Thanks for taking a look.

Could you say a bit more about what aspect of cached plan maintenance
you have in mind? My main motivation here is to separate plan
acquisition from execution-time locking, so that locking policy no
longer has to live inside GetCachedPlan().

> > +
> > + for (;;)
> > + {
> > + cplan = GetCachedPlan(plansource, boundParams, owner, queryEnv);
> > + if (LockCachedPlan(cplan))
> > + break;
> > +
> > + ReleaseCachedPlan(cplan, owner);
> > + }
>
> Should we use CFI here?

Good point. On a closer look, I think the retry loop can go away
entirely. If LockCachedPlan() fails, releasing the plan and calling
GetCachedPlan() again is enough, because that will rebuild the plan
and the needed locks will already be held by the planner.

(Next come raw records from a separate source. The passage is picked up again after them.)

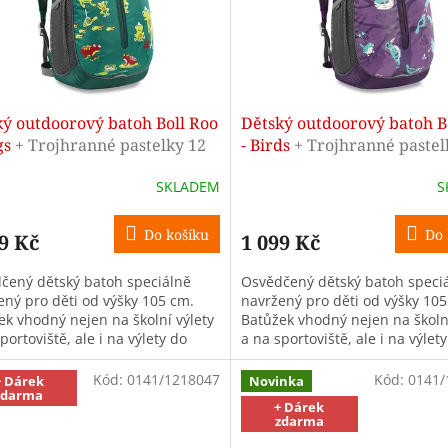
ký outdoorový batoh Boll Roo
Dětský outdoorový batoh B
gs
+ Trojhranné pastelky 12
- Birds
+ Trojhranné pastel
v - ZDARMA
barev - ZDARMA
SKLADEM
S
Do košíku
Do 
9 Kč
1 099 Kč
čený dětský batoh speciálně
Osvědčený dětský batoh speci
ený pro děti od výšky 105 cm.
navržený pro děti od výšky 105
ek vhodný nejen na školní výlety
Batůžek vhodný nejen na školní
portoviště, ale i na výlety do
a na sportoviště, ale i na výlet
dy. Anatomicky tvarované...
přírody. Anatomicky tvarované.
Kód:
0141/1218047
Kód:
0141/
+ Dárek
Novinka
zdarma
+ Dárek
zdarma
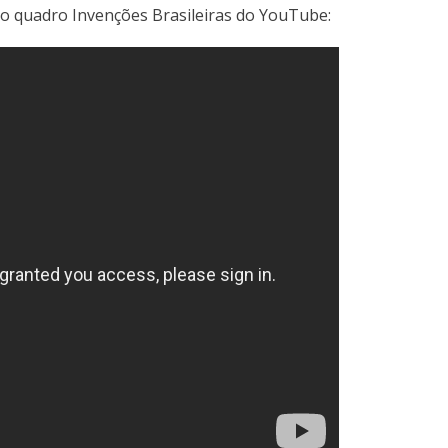
o quadro Invenções Brasileiras do YouTube:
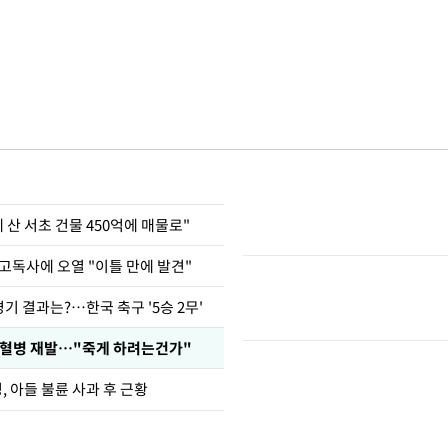
에 산 서초 건물 450억에 매물로"
고독사에 오열 "이틀 만에 발견"
경기 결과는?…한국 축구 '5승 2무'
백혈병 재발…"죽게 하려는건가"
 아들 불륜 사과 후 근황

I'll
simplify that in the next version.

> > +static bool
> > +LockCachedPlan(CachedPlan *cplan)
> > +{
> > + AcquireExecutorLocks(cplan->stmt_list, true);
> > + if (!cplan->is_valid)
> > + {
> > + AcquireExecutorLocks(cplan->stmt_list, false);
> > + return false;
> > + }
> > + return true;
> > +}
>
> simply `return cplan->is_valid ` would be more Postgres-y here, isnt it?

Agreed, will fix too.

I'll hold off on posting a v2 for now.